Your goal
The records below are made of lines; count those holding the word "left" and give the number only.

Source records

——

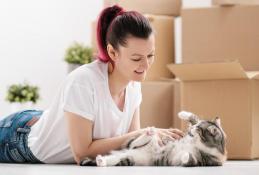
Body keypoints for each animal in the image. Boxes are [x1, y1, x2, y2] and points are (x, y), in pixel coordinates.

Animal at [79, 110, 228, 167]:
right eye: (196, 126)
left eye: (198, 130)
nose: (190, 130)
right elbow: (193, 116)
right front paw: (182, 114)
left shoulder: (204, 161)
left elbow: (190, 159)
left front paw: (186, 154)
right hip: (143, 144)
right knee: (135, 142)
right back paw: (150, 131)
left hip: (129, 159)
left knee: (114, 160)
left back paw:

——

Task output
7